Edwards and Republican Sen. Pres. Page Cortez favor raising the cap, although the latter would want the excess to go only to infrastructure. Even so, that still would allow room for the Edwards budget new commitments despite the near certainty the pandemic bonus will end and significant changes in future revenues loom on the legal horizon, principally the end of a “temporary” (now seven years old) sales tax increase of 0.45 percent in just over two years.

Far wiser is the approach laid out by GOP state Rep. Jack McFarland, who heads the Louisiana Conservative Caucus, a group of nearly 40 representatives pledging to follow conservative principles in governance. He notes the coming end of the sales tax boost that will need a few years to work its way through the economy with eventual increased avails but perhaps never as many that will require short-term cushioning, and other future liabilities such as a final payment to the federal government for hurricane protection infrastructure and constitutionally-mandated elimination in a few years of part of the pension shortfall.

Exactly. Instead of siphoning out the roughly $473 million nonrecurring dollars not automatically allocated to the BSF or reducing unfunded accrued liabilities towards capital spending that could count against the limit, plow it all into the UAL reduction that wouldn’t. This would have the derivative impact of reducing the amount that local governments – read mainly school districts – would have to set aside as their share of offsetting the UAL trimming due, leaving them extra cash to do things like offer employee pay raises so the state wouldn’t take on this new commitment that spends more indefinitely.

As far as recurring cash, a good chunk of that could go to compensating for the sales tax hike roll-off by triggering that early in stages. This also doesn’t count against the limit, because spending would not increase, just be swapped in means of finance. The rest could go to weaning the state off a variety of taxes collected, such as personal income, corporate income, and corporate franchise, with an eye on reducing or eliminating these, as a number of prefiled bills ask whose foregone revenues largely would be recaptured through the increased economic growth spurred. The same dynamic of replacing spending with leftover dollars by eschewing their current collection also means the cap won’t bust.

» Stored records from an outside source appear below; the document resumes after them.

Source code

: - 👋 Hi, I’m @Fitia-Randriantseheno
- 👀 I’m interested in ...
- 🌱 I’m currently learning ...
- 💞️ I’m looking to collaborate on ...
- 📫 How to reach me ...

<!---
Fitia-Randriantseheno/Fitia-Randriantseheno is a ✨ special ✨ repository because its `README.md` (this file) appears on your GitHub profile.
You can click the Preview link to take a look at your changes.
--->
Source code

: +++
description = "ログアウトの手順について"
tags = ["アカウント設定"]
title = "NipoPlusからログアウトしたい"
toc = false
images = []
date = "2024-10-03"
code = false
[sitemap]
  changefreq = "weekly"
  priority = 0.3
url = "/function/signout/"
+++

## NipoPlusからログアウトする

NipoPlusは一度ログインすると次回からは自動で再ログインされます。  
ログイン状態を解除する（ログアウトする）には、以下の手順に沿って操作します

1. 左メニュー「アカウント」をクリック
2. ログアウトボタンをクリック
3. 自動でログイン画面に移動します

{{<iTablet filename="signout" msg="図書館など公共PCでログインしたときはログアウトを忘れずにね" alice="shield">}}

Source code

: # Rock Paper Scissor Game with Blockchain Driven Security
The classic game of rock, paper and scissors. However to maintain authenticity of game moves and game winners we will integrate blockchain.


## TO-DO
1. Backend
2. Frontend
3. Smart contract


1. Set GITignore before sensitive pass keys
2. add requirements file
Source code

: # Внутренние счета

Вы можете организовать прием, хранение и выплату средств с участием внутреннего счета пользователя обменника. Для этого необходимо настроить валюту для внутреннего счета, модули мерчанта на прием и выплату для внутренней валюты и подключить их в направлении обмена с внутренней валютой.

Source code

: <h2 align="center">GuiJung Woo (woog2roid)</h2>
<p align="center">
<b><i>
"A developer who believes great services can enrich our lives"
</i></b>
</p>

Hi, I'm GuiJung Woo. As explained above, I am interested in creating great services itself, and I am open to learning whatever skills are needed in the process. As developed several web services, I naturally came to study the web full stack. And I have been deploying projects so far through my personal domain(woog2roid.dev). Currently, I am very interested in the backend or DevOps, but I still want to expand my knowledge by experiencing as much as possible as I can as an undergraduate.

Keeping the cap where it is almost forces the Legislature to accept, and Edwards to swallow, more prudent spending and less of it in the future while facilitating future economic growth through lower taxes. And the tool is there to do it: breaching the cap requires two-thirds majorities in each legislative chamber, and the Caucus has enough members if they hold the line to defeat any such attempt.

The big-spending/live-for-today forces in the Legislature already have cued up the instruments by which to raise the cap, SCR 3 and SCR 4 by Cortez (they differ in that one asks to add on $750 million for last and this year and the other adds over $16 million more to that for each year). Conservatives need to hold firm to reject these and to set the state on a much wiser and sustainable spending course.